═════ Extract
To make vaccines it is not only the malaria molecule that is important, but also the compound it is mixed with to give to people. This compound, called an adjuvant, helps to give a strong immune response, something that is required for protection against malaria. The selection of the right adjuvant is vital for a good vaccine. However, some combinations of malaria molecules and adjuvants can be harmful. Because rhesus monkeys have immune systems comparable to humans they are often used to select the best adjuvant and to make sure that the mixture is safe to test in people.

In late 2002 the GMP manufacture of PfAMA1 was completed, and in 2003 the testing of adjuvants took place.  At the end of 2005 Phase I-a testing of the vaccine in European volunteers started. These clinical trials of the BPRC vaccine, conducted at the malaria research centre at the University Medical Centre, Nijmegen has been succesful. That is to say, the vaccines were safe and induced promising immune responses. As a next step the vaccine will be tested in malaria-exposed adults in Africa, a Phase Ib study. If the vaccine proves safe in exposed adult Africans, further testswill be undertaken in children and ultimately in infants. Results on the efficacy of the vaccine will be obtained in this process.

Vaccines for tuberculosis:

Just as for malaria, it is vital to select safe and effective tuberculosis vaccines for testing in humans. The barriers to the clinical testing of tuberculosis vaccines are even greater than those for malaria. This means that any research that offers the ability to predict what will happen in the human population is invaluable. A model using monkeys to test new vaccines for safety and to see whether they offer protection against tuberculosis infection has been developed at BPRC. The responses of the monkeys have been shown to be very similar to those of humans.

A thin slice of infected lung from a monkey infected with tuberculosis. The sample has been stained and is viewed under the microscope. The resulting picture is the same as seen in human tuberculosis infections
In collaboration with leading tuberculosis research groups throughout Europe, some very promising results using new approaches to vaccination have recently been obtained at BPRC. Although there is still a long way to go, these findings have opened the path to allow these vaccines to be tested in humans for the first time.
══════════
═════ Supplied material
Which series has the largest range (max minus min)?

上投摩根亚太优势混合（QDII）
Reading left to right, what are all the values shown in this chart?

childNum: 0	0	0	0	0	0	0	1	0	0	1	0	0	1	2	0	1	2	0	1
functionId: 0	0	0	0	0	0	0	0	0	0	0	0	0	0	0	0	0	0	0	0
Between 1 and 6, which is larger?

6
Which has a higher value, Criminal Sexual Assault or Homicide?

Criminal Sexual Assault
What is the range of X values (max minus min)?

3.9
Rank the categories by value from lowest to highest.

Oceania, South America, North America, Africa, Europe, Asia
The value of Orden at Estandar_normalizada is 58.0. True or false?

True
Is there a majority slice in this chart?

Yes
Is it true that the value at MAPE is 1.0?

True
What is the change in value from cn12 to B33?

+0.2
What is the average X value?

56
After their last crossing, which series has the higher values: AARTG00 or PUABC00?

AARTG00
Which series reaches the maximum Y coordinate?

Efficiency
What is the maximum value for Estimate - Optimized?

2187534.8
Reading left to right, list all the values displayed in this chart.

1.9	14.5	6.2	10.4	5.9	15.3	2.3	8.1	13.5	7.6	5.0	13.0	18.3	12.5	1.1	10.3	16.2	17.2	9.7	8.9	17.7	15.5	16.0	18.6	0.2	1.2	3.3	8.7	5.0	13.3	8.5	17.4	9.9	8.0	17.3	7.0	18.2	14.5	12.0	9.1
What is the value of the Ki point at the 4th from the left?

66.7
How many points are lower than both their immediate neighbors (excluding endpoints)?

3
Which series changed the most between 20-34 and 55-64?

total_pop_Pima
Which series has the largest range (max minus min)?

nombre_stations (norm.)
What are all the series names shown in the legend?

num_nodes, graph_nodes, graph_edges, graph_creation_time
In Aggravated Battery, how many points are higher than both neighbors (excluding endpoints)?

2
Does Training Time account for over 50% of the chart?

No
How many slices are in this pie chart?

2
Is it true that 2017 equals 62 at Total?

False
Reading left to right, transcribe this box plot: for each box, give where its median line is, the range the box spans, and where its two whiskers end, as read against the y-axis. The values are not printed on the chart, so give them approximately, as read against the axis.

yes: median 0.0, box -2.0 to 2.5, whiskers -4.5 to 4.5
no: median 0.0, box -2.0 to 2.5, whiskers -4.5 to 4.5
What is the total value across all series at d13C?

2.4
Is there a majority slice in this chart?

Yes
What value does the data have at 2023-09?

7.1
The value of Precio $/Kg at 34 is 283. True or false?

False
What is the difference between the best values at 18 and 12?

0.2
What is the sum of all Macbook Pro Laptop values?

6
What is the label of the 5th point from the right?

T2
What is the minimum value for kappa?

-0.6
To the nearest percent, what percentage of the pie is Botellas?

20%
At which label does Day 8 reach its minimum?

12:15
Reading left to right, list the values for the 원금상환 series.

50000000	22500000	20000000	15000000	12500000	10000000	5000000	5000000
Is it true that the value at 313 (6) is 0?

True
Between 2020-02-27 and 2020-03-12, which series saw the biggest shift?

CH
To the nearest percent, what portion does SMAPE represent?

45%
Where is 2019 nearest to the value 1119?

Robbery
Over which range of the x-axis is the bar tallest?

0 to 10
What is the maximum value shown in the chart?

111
══════════
List every group of people in which, according to the text on malaria and tuberculosis vaccines above, the BPRC malaria vaccine has been or will be tested.

§ **Response area**:
- European volunteers
- Malaria-exposed adults in Africa
- Children
- Infants